Niamh Algar Interview: Star Discusses New Show Malpractice

Burn out and its toxicity is certainly one villain in the show, and it is also one we all deal with, something which is not lost on Niamh.“I was only just talking about this to someone,” she shares, “in school you do physical education, so from a very young age you’re taught: in order to look after your body you do like 30 minutes of exercise a day. But we don’t educate from a young age how to emotionally regulate. That’s suddenly a revelation as you become an adult and you have to know how to emotionally regulate and look after your mental health. But it should be instilled from a young age because it’s as equally important to look after your body as it is to look after your head.” Too true!

“The answer is that burnout is a dangerous thing, a really, really dangerous thing.”

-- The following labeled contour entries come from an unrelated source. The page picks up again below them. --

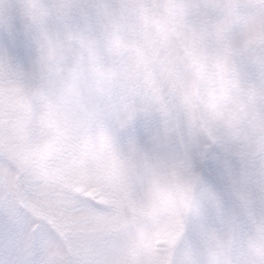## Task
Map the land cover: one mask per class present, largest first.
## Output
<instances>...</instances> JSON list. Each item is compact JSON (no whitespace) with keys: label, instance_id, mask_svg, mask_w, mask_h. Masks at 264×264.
Returning a JSON list of instances; mask_svg holds the SVG:
<instances>
[{"label":"clouds","instance_id":"obj_1","mask_svg":"<svg viewBox=\"0 0 264 264\" xmlns=\"http://www.w3.org/2000/svg\"><path fill=\"white\" fill-rule=\"evenodd\" d=\"M0 264H264V0H0Z\"/></svg>","mask_w":264,"mask_h":264}]
</instances>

Away from the important topics Malpractice platforms, ultimately the show asks us the question: who is to blame for the ‘accidental’ death in the A&E department? Is it another consultant who clocked off early? A junior doctor who didn’t follow instructions? The lack of beds? The random man waving a gun? Is it Lucinda’s negligence? Or is something more systemic? When I ask Niamh who she thinks is to blame she doesn’t hold back and rightly so. “From this situation, it’s an overwhelmed department. There’s not enough hands. Therefore you need to hire more people and spread out the workload. You can’t just throw that amount of workload on a very small group of people and just get on with it. That’s not gonna solve the problem, you need more staff. The answer is that burnout is a dangerous thing, a really, really dangerous thing.” And maybe that is true of the very real situation our NHS finds itself in now, too.

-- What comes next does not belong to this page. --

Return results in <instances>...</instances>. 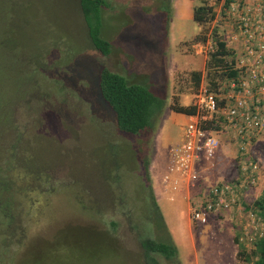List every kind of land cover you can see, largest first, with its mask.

However, we are not here to get into politics. Nor am I a medical official by any stretch of the imagination but one thing that I would definitely prescribe for Niamh is temporary bed rest from intense dramas. After all, since she burst onto our screens in the bleak Shane Meadows drama, The Virtues alongside Stephen Graham, Niamh hasn’t stopped. She has starred as a police officer trying to honey trap a killer in Deceit which gave her a BAFTA TV nomination, given us the creeps in Netflix’s Victorian gothic saga The Wonder and attempted to fend off drug gangs in her BAFTA film nominated performance in Calm with Horses opposite Barry Keoghan.‌


Maybe just one romantic comedy would be good for her soul? “We’re putting it out into the universe,” Niamh laughs. “It’s gonna be a joyous rom-com because that’s all I watch and reality TV shows like Below Deck. It’s so funny because then I go to work and go, ‘let’s do intense.’ That’s the great balance, I am lucky I don’t have to put myself through real life stress.” Lucky Niamh, because I need to lie down in a dark room after watching Malpractice.

Malpractice with Niamh Algar continues on ITV this Sunday at 9pm and is available on ITVX now.